No.53
小児脳腫瘍の生存者において,長期に渡る神経学的および感覚神経における障害について:小児癌生存者の研究
Long-term neurologic and neurosensory sequelae in adult survivors of a childhood brain tumor: childhood cancer survivor study
Packer RJ, et al.
J Clin Oncol 21:3255-3261, 2003
目的
脳腫瘍の患児での神経(運動)および感覚神経の欠損症状について、同胞をコントロールとして比較し、これらの欠損症状が発生することと関連する因子を抽出することを目的とした。
方法と対象
1970年から1986年の間に、原発性中枢神経腫瘍の患者1607人に対して、詳細な質問表に回答してもらった。感覚神経と(運動)神経学的障害を評価し、結果を同胞での結果と比較した。全症例のカルテから放射線照射線量と照射容積等を抽出した。
結果
17%の患児で感覚神経障害を来していた。コントロールの同胞と比較して、脳腫瘍の生存者において聴力障害のリスクが高く (相対危険度[RR]=17.3;p=<0.0001)、片眼または両眼の視力障害 (RR=14.8, p=<0.0001)、白内障 (RR=11.9;p=<0.0001)、複視 (RR=8.8; p=<0.0001)。後頭蓋窩への50Gy以上の照射により聴力障害の発生率の上昇と高い関係を示した。協調行動と運動制御の障害はそれぞれ生存者の49%と26%に認められた。前頭部に少なくとも50Gy以上照射された患児では運動障害のリスクが中等度高くなった (RR,2.0; <0.05)。痙攣の発症は25%で報告され、6.5%では遅発性に痙攣を初発した。脳皮質部の一部に30Gy以上照射された患児では、晩発性の痙攣発症のリスクが2倍高まった。後頭蓋窩を照射した場合、CDDPの併用により神経障害の増強が予想されたが、結果は聴力障害、耳鳴り、めまいに関して危険率は増強しなかった。
結論
脳腫瘍で生残した患児では、早期および晩期の神経学的および感覚神経後遺症に対するかなりのリスクがあった。これらの後遺症を前向き研究で調査する必要があろう。

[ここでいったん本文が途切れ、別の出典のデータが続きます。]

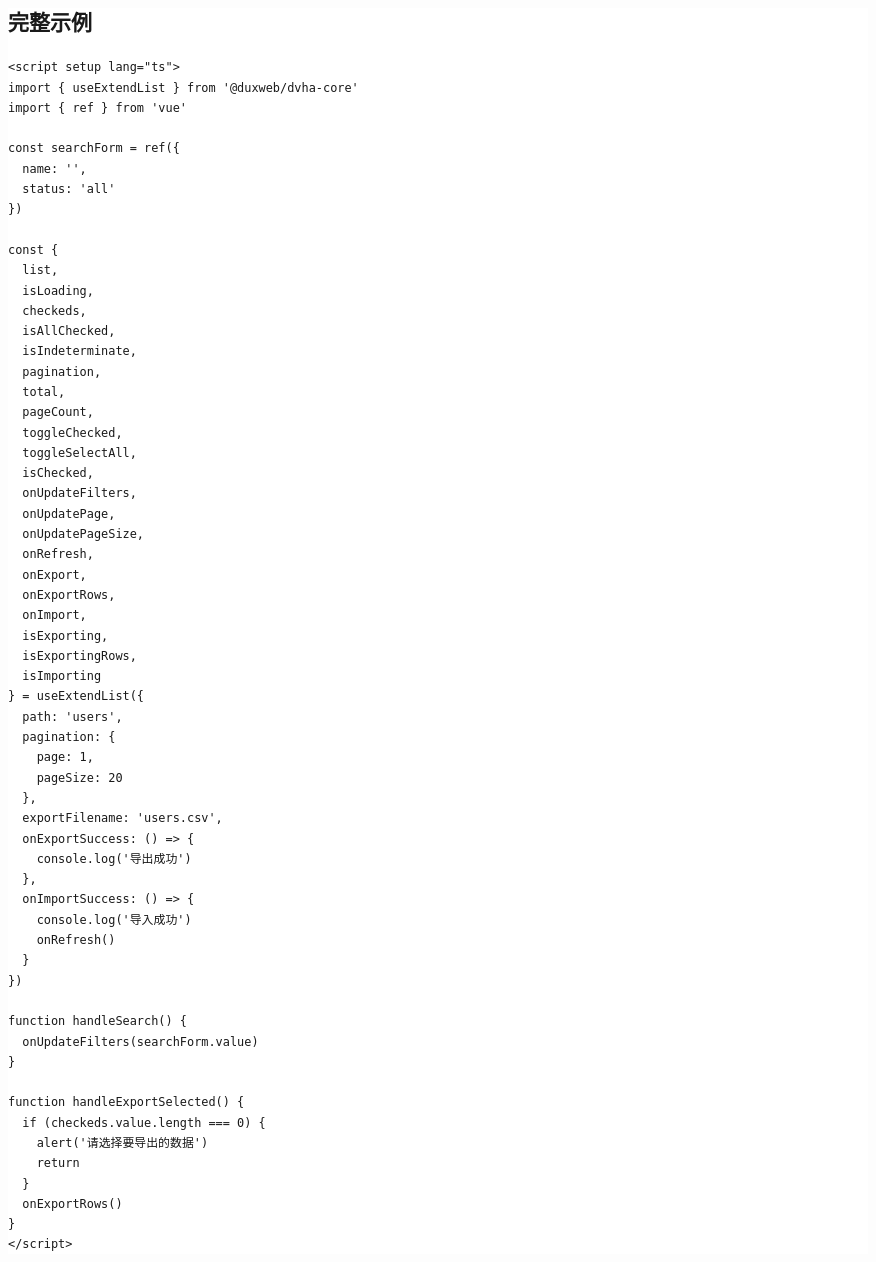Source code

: ## 完整示例

```vue
<script setup lang="ts">
import { useExtendList } from '@duxweb/dvha-core'
import { ref } from 'vue'

const searchForm = ref({
  name: '',
  status: 'all'
})

const {
  list,
  isLoading,
  checkeds,
  isAllChecked,
  isIndeterminate,
  pagination,
  total,
  pageCount,
  toggleChecked,
  toggleSelectAll,
  isChecked,
  onUpdateFilters,
  onUpdatePage,
  onUpdatePageSize,
  onRefresh,
  onExport,
  onExportRows,
  onImport,
  isExporting,
  isExportingRows,
  isImporting
} = useExtendList({
  path: 'users',
  pagination: {
    page: 1,
    pageSize: 20
  },
  exportFilename: 'users.csv',
  onExportSuccess: () => {
    console.log('导出成功')
  },
  onImportSuccess: () => {
    console.log('导入成功')
    onRefresh()
  }
})

function handleSearch() {
  onUpdateFilters(searchForm.value)
}

function handleExportSelected() {
  if (checkeds.value.length === 0) {
    alert('请选择要导出的数据')
    return
  }
  onExportRows()
}
</script>

```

1980年台の半ばから、化学療法の導入により小児脳腫瘍、特に髄芽腫の治療成績が向上した。従って、長期予後が重要となり、障害発症の有無が問題となる。線量は上げたいが、障害を引き起こすと患児の生涯にわたる重大事となる。放射線治療医は小児腫瘍患者を長期に渡って経過観察する機会があまりないので、患児の行く末を考えながら治療にあたりたいものである。